Context compaction: when the conversation gets too long

Here's a problem that's unique to loops: each iteration adds to the message history. After enough turns of reading files, running tests, editing code, the conversation can blow past the model's context window.

But it's not just about hitting a size limit. As the context grows, the model's performance degrades. Older messages get "buried" under newer ones, the model starts losing track of what it already did, and its reasoning gets worse. This is sometimes called context rot — the context is technically there, but the model can't make good use of it anymore.

This is a whole concept in itself (context engineering) and bigger than this post. But the basic mechanism most agents use is compaction: when the history gets too long, summarize the older messages and replace them with the summary. The tricky part is never splitting a tool call from its result. The model needs to see these as pairs, or it gets confused about what happened.

Turn 1:  user message         ─┐
Turn 2:  read_file → result    │  Summarized → "Previously: read config,
Turn 3:  edit_file → result    │               edited database settings,
Turn 4:  run_tests → result   ─┘               tests passed"
Turn 5:  user follow-up       ← kept as-is
Turn 6:  read_file → result   ← kept as-is

Enter fullscreen mode Exit fullscreen mode

Some agents compact proactively (before hitting the limit), others reactively (after getting a "context too long" error from the API). The best do both.

Doom loop detection

Sometimes the model gets stuck. It calls the same tool with the same arguments, gets the same error, and tries again. And again.

Agents detect this by hashing recent tool call signatures and checking for repetition. If the same pattern shows up three or more times, the agent injects a warning: "You appear to be repeating the same action. Try a different approach."

If the model still can't break out, circuit breakers kick in. Hard limits on turns per request, errors per tool, or total API calls.

Permissions: the human in the loop

Reading a file is safe. Running rm -rf / is not. So agents classify tools by risk:

  • Allow — execute immediately (read files, search code)
  • Ask — pause and get user approval (shell commands, file writes)
  • Deny — never execute (destructive operations)

When a tool requires approval, the loop pauses. It sends a permission request to the UI, waits for the user's response, then proceeds. The loop doesn't break. It just waits. This is another large concept on its own, but I've tried to simplify it here.

What I'm taking from this

The whole reason I went down this rabbit hole was to become more productive with these tools. Understanding the internals, even at this level, changed how I use them day to day.

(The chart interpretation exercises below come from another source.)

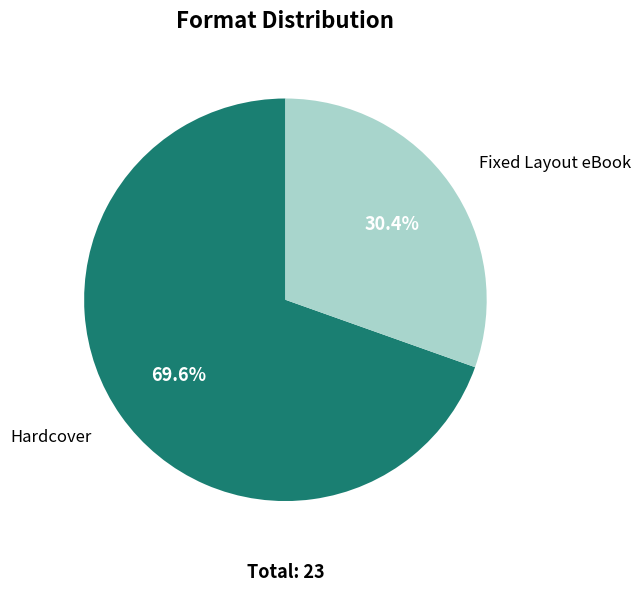

To the nearest percent, what is the combined percentage of Fixed Layout eBook and Hardcover?

100%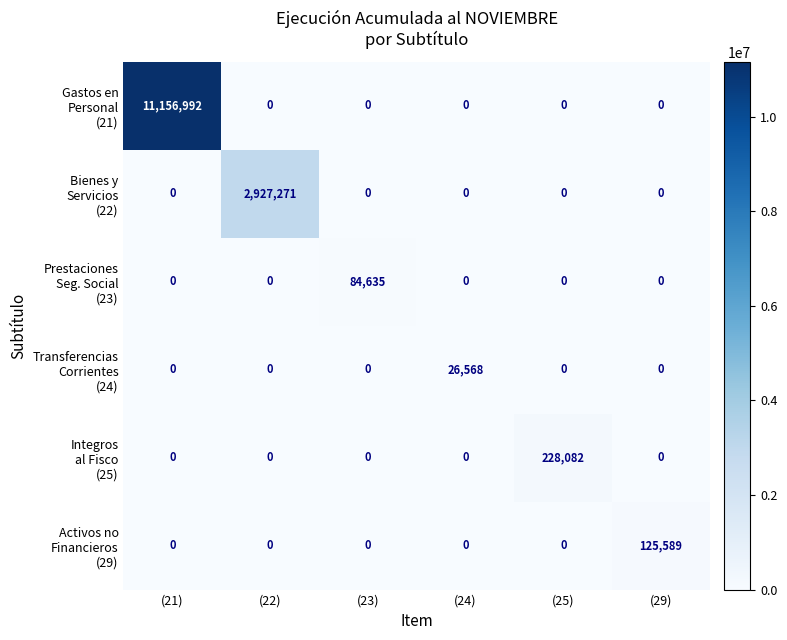

What is the difference between the highest and lowest values at (24)?

26568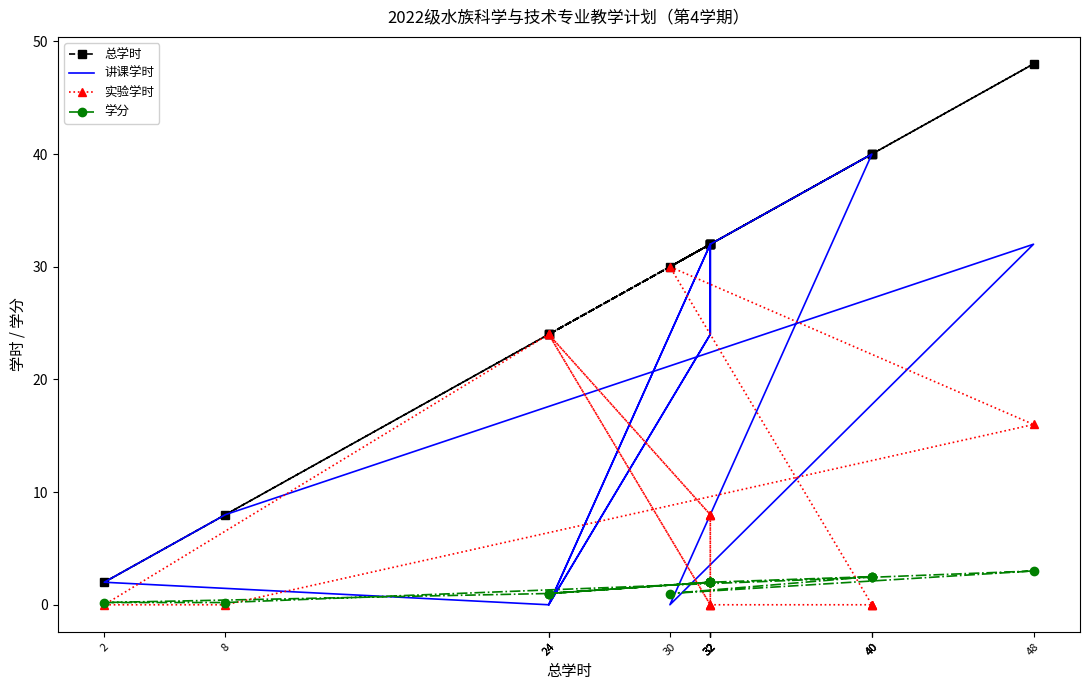

Where is the first local maximum for 总学时?

48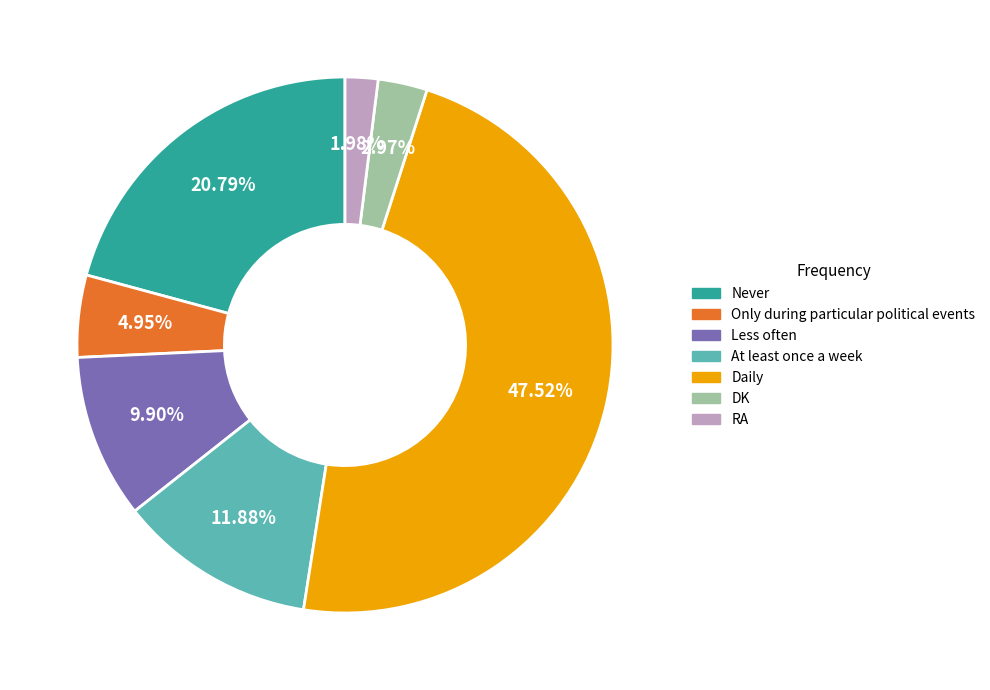

To the nearest percent, what is the average slice percentage?

14%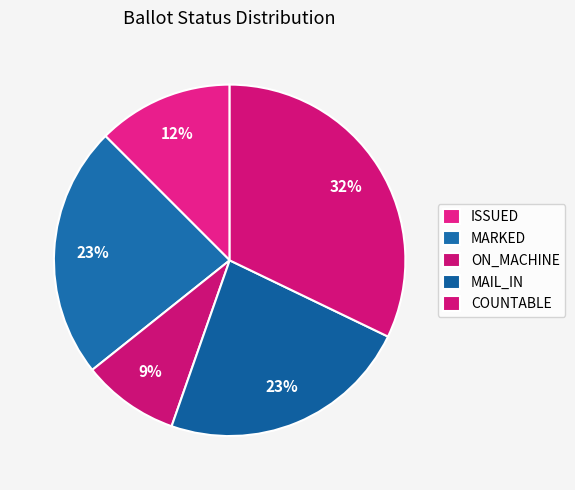

How many segments does this pie chart have?

5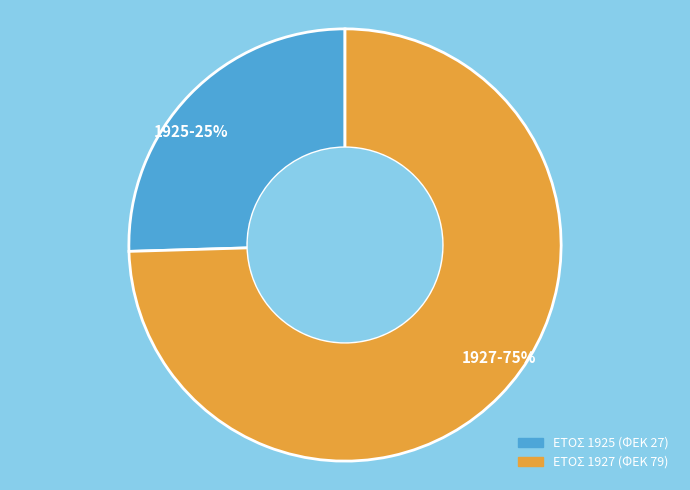

The 1927 slice represents 75% of the pie. True or false?

True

I write better prompts now. Knowing the model only sees what's in its context window changed how I talk to agents. I front-load the important stuff: file paths, expected behavior, constraints. I stopped assuming the agent "knows" things about my project that I didn't explicitly tell it.

I structure my repos to be agent-friendly too. Clear file names, good READMEs, co-located tests. If the agent is going to read my codebase one file at a time through tool calls, I want each file to make sense on its own. The easier it is for a human to navigate, the easier it is for an agent.

I understand why agents fail now. When one spirals or repeats itself, I don't just retry and hope. I know it's probably a context problem, either the history got too long and the model lost track, or the information it needs was never there to begin with. That makes debugging way faster.

And I don't trust them blindly. They're not reasoning about my system. They're generating the most likely next token given what they've seen. That's powerful, but it means they can be confidently wrong. I review everything, especially code I don't fully understand yet.

Wrapping up

Coding agents aren't magic. They're a while loop, an LLM call, and a set of tools. The impressive part is that this simple pattern, with good engineering around it, actually works.

Understanding that changed how I work with them. I give better context, I know when to trust them and when not to, and when they fail I have a mental model for why.